The mechanisms of embolization in amyloid cardiomyopathy are multifactorial. First, mural thrombosis may develop due to blood stasis and intracavitary turbulence. Deposition of amyloid fibrils results in reduced ventricular compliance with impairment of relaxation and eventually contraction.6-8 Second, amyloid may infiltrate into the intima of coronary arteries, which may cause myocardial ischemia, endocardial damage, mural thrombosis and subsequent cerebral embolism.6 Third, arrhythmia may develop in these patients. Atrial fibrillation occurs in about 20% of amyloid cardiomyopathy due probably to left atrial dilatation and failure with increased wall stress.9,10 The most likely mechanism for embolization in Patient 2 was the first one, since she had mural thrombus without evidence of myocardial ischemia or atrial fibrillation. In Patient 1, neither thrombi nor atrial fibrillation was observed. She did not belong to one of the above.
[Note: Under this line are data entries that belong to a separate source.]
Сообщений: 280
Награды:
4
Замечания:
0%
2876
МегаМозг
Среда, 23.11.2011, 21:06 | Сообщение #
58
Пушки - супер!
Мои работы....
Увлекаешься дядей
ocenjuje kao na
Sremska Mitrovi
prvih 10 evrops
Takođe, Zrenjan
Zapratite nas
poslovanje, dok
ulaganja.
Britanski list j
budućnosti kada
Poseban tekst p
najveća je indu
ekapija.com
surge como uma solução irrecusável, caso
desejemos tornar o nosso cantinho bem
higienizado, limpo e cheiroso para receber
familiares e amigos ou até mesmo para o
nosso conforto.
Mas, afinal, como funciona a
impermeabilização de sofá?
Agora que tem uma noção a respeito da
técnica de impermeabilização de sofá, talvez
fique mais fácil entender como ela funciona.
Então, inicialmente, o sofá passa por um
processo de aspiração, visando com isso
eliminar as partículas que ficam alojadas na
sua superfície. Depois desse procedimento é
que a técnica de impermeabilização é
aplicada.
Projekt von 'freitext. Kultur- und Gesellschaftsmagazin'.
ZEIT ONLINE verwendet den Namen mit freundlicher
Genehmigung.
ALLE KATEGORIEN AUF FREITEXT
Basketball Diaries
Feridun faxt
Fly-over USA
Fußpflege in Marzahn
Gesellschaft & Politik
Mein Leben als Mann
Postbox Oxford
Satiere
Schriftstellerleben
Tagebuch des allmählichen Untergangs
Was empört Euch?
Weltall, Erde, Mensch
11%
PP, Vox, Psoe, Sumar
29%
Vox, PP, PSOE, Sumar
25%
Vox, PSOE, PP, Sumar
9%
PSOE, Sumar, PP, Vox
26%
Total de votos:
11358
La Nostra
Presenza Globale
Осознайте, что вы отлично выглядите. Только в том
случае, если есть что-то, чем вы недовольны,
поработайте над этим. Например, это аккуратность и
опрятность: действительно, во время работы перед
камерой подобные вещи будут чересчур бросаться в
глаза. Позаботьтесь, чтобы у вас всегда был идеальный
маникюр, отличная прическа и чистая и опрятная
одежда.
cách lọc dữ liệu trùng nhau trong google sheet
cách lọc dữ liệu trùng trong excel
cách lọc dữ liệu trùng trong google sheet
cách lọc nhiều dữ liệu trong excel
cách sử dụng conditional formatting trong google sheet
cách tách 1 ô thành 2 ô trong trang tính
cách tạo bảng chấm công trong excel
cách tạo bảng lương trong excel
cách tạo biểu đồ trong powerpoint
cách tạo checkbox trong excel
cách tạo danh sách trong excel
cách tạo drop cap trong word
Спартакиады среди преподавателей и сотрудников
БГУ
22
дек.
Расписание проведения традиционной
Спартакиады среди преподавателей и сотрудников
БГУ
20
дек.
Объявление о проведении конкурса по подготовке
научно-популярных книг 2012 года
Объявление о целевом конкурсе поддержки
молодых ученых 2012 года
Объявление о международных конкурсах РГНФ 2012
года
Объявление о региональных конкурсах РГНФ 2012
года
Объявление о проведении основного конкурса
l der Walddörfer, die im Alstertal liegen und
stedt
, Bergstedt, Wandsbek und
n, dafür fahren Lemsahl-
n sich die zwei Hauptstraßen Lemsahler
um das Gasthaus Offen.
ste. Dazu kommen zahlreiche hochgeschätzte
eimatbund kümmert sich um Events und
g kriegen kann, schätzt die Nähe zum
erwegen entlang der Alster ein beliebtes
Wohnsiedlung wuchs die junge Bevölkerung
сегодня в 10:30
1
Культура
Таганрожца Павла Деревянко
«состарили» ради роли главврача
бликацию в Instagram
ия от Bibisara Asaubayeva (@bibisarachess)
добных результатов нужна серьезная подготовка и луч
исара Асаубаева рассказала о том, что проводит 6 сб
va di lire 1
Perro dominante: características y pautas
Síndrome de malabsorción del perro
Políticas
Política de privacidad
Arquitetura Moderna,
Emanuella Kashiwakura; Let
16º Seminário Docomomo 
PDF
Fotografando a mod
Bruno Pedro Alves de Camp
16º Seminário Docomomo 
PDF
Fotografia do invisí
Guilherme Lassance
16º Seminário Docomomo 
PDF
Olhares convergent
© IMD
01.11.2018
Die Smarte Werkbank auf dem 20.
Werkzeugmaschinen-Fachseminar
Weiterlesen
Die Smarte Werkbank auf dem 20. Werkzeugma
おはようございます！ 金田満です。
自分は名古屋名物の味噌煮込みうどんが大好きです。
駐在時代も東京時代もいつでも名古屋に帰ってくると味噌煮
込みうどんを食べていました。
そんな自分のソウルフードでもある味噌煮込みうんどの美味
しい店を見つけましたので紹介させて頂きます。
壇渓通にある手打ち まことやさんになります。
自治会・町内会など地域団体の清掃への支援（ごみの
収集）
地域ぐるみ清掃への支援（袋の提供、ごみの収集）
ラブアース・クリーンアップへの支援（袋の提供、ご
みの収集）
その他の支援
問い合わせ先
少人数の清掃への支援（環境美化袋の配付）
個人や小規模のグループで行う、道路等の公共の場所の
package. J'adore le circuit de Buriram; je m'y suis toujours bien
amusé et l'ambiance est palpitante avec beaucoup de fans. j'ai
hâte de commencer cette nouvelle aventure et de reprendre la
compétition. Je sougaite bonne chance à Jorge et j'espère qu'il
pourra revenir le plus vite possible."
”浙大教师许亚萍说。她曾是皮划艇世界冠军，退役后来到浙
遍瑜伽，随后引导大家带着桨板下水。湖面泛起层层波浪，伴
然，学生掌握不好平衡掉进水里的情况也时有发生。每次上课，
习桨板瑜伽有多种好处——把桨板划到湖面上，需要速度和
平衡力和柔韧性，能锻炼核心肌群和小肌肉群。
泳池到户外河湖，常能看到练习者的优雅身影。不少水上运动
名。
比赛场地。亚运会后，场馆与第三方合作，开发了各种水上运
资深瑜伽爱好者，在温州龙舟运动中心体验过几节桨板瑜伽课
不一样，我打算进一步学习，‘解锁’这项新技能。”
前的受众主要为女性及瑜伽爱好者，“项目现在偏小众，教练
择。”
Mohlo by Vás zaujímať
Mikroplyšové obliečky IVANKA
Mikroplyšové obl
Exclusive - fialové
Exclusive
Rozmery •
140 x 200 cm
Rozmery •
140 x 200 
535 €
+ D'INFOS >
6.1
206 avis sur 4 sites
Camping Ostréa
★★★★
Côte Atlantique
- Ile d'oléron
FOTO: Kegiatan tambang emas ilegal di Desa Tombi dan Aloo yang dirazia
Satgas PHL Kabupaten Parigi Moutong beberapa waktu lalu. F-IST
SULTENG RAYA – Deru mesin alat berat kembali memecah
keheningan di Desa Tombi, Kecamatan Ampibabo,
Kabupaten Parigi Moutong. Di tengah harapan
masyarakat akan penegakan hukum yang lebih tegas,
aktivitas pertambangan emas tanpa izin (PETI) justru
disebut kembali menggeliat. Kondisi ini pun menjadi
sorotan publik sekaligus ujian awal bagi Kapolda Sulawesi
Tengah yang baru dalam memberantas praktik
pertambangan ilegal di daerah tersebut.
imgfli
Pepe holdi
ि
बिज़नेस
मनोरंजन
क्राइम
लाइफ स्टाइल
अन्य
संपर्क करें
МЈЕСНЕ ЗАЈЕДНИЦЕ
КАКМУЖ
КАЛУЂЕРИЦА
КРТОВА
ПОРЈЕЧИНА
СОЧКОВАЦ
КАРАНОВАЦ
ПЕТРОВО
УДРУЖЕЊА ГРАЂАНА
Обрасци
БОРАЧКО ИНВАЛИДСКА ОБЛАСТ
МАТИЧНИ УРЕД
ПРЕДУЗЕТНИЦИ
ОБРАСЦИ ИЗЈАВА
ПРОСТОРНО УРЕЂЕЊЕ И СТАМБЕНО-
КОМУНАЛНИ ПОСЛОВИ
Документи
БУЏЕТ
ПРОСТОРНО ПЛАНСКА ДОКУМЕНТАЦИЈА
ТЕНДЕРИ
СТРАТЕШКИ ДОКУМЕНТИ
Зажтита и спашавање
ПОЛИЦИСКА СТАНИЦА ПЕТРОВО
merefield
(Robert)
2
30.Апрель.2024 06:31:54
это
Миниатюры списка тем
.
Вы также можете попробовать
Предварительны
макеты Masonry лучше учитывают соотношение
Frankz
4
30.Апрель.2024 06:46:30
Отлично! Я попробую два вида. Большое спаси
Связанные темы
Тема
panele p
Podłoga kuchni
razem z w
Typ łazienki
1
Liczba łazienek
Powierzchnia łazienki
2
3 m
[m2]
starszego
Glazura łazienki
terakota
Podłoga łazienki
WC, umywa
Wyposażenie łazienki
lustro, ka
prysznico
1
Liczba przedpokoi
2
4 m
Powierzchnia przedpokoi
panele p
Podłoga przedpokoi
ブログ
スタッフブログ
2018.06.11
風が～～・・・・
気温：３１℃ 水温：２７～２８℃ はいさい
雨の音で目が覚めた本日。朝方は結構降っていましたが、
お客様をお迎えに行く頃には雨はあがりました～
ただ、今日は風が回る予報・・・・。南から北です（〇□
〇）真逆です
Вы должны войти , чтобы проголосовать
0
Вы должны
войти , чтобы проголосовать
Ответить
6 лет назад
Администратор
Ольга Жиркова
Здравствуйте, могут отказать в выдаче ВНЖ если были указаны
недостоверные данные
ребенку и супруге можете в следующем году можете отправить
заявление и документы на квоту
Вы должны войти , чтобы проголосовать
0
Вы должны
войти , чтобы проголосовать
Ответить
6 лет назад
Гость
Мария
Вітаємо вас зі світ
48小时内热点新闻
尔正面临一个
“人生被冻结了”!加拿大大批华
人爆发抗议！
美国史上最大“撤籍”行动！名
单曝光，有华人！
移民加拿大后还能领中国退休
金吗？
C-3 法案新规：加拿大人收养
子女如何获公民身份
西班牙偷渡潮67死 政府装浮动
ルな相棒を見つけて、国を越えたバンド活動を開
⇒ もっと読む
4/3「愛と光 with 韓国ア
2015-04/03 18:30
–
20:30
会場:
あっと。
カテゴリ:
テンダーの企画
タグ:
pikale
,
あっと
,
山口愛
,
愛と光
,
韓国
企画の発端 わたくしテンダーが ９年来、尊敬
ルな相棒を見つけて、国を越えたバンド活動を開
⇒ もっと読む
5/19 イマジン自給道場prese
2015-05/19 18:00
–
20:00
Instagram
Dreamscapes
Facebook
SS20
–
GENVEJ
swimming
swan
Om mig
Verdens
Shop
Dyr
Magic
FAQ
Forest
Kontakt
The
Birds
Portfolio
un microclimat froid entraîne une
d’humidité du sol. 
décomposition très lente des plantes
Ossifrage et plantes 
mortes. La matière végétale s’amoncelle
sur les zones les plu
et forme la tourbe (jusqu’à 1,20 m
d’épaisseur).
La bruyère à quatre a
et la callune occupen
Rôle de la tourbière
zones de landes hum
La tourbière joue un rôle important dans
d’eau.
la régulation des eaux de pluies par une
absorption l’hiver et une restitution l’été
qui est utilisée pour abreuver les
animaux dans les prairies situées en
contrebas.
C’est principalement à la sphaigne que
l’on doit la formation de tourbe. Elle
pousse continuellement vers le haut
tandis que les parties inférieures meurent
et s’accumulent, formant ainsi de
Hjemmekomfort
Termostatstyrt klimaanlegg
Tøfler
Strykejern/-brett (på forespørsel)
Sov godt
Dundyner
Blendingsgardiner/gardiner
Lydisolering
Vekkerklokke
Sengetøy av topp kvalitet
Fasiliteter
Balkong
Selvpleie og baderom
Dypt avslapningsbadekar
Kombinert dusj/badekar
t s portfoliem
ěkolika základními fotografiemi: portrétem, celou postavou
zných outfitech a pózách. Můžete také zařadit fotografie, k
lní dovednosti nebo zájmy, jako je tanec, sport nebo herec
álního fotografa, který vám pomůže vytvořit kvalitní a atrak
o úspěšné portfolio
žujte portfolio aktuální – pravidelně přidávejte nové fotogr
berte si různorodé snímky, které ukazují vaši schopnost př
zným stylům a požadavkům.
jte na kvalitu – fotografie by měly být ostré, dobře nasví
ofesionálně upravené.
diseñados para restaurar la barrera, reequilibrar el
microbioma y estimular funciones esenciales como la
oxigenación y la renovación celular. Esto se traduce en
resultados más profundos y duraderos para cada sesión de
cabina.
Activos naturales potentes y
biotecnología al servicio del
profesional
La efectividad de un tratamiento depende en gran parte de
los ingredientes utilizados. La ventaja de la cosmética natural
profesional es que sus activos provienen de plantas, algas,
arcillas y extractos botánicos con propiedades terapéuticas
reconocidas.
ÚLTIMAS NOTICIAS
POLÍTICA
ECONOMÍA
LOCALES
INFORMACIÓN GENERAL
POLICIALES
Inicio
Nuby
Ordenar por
Although only SEC was observed on TEE of Patient 1, prophylactic anticoagulation was administered because of the severe LV dysfunction and global LV hypokinesia. In Patient 2, anticoagulation was administered because left atrial appendage thrombi were observed on TEE. However, anticoagulants should be used cautiously in these patients as systemic amyloidosis may be associated with coagulation abnormalities predisposing to bleeding.5,12 Although Patient 1 remained asymptomatic, and Patient 2 improved after thrombolysis and anticoagluation, the ultimate prognosis of these patients is considered poor. According to previous literatures, symptomatic heart involvement is the most powerful prognostic factor, associated with a median survival of only 6 months.3,11
This study was supported by research fund from Korean Ministry of Health and Welfare (03-PJ1-PG1-CH06-0001).